Trevor considers his worst race failure to be his attempt at the Hurt 100 of 2018, an ultramarathon race through rainforest on Oahu, Hawaii. Trevor described the race as, “the gnarliest, most technical race in the world.” Unlike Ben and Corinna, Trevor’s failure consisted of a whole slew of things that went wrong, both physically and mentally.
The race took place on January 13, the same day Hawaii experienced a false missile alert. Trevor was in the front of the pack with two other runners when they got the message. It came through as an emergency alert on the cell phone of a guy in his pack. The message read, “BALLISTIC MISSILE THREAT INBOUND TO HAWAII. SEEK IMMEDIATE SHELTER. THIS IS NOT A DRILL.” At the time, they were between aid stations with nothing but jungle around them and nowhere to take shelter, so they kept running. It took 38 minutes for the second alert to be issued, indicating the missile threat was false, but the runners didn’t get the second notice until they reached another aid station, an hour and a half after the initial (false) threat.

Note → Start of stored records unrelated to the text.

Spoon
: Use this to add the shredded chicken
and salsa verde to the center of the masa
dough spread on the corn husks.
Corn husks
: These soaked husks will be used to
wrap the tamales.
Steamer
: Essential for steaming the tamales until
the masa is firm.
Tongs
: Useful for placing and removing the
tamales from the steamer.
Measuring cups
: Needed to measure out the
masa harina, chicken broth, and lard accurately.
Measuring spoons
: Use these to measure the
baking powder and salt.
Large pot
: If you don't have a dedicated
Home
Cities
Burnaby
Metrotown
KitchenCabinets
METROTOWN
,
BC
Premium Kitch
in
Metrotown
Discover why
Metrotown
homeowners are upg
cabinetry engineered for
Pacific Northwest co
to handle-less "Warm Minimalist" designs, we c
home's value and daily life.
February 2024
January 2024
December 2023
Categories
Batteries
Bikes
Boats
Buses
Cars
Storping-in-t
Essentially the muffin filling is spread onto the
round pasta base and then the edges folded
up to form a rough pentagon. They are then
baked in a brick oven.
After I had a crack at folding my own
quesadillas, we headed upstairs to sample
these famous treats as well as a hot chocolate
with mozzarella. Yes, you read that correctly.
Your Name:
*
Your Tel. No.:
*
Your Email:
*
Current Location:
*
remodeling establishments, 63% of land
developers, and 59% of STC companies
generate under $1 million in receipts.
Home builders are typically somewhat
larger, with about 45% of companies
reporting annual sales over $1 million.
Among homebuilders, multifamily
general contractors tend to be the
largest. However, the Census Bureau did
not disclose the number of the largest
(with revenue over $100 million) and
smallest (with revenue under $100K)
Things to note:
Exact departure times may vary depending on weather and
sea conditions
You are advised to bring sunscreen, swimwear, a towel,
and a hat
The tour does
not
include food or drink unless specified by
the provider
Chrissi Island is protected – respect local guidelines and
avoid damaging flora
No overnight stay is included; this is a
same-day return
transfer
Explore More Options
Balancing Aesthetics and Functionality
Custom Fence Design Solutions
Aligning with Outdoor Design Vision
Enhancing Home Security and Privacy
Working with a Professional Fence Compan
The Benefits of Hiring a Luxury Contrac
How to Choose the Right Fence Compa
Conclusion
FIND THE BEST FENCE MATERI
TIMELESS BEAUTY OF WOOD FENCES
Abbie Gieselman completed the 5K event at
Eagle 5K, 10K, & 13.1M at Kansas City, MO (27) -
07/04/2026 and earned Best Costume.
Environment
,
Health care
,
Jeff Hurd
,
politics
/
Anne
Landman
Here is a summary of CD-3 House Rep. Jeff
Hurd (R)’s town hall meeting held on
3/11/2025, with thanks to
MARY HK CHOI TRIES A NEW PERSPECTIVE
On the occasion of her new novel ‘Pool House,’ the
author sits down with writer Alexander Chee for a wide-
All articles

With a shaken mental state, Trevor’s electrolytes went haywire in the Hawaiian humidity, causing intense cramping between miles 15 and 80, amounting to 14 hours of pain. “My wife was there and I saw her every 10 miles or so. She would tell me we didn’t fly all the way out to Hawaii for me to drop at mile 15.” So Trevor pushed through the pain and finished in fifth place.
“That was the worst and best race of my life. The best because I knew as soon as I crossed the finish line that we were coming back the next year because I had so much more to give. It was the worst because I was not happy with my performance at all.” Trevor went back in 2019, having mostly fixed his electrolyte issue and finished in second place. In 2020, he won the race with a finishing time of 22:04:00.
For Trevor, pushing through pain involves telling himself he can make it to the next aid station. After that aid station, he can make it to the next one. When things get really grim, he finds happiness in a cola and some pickle juice. Not at the same time.
But not every run or training session feels great, and Trevor says that’s actually a good thing. Because getting comfortable with being uncomfortable is part of Trevor’s strategy for success.
“Bad days play into my sport because at the end of the day a crappy 10-mile run feels a lot like what the last 10 miles of a 100-mile race feels like,” Trevor said. “If your legs just aren’t there and you’re tired or you’re hungry – that’s what it feels like most of the time during a 100-mile race.”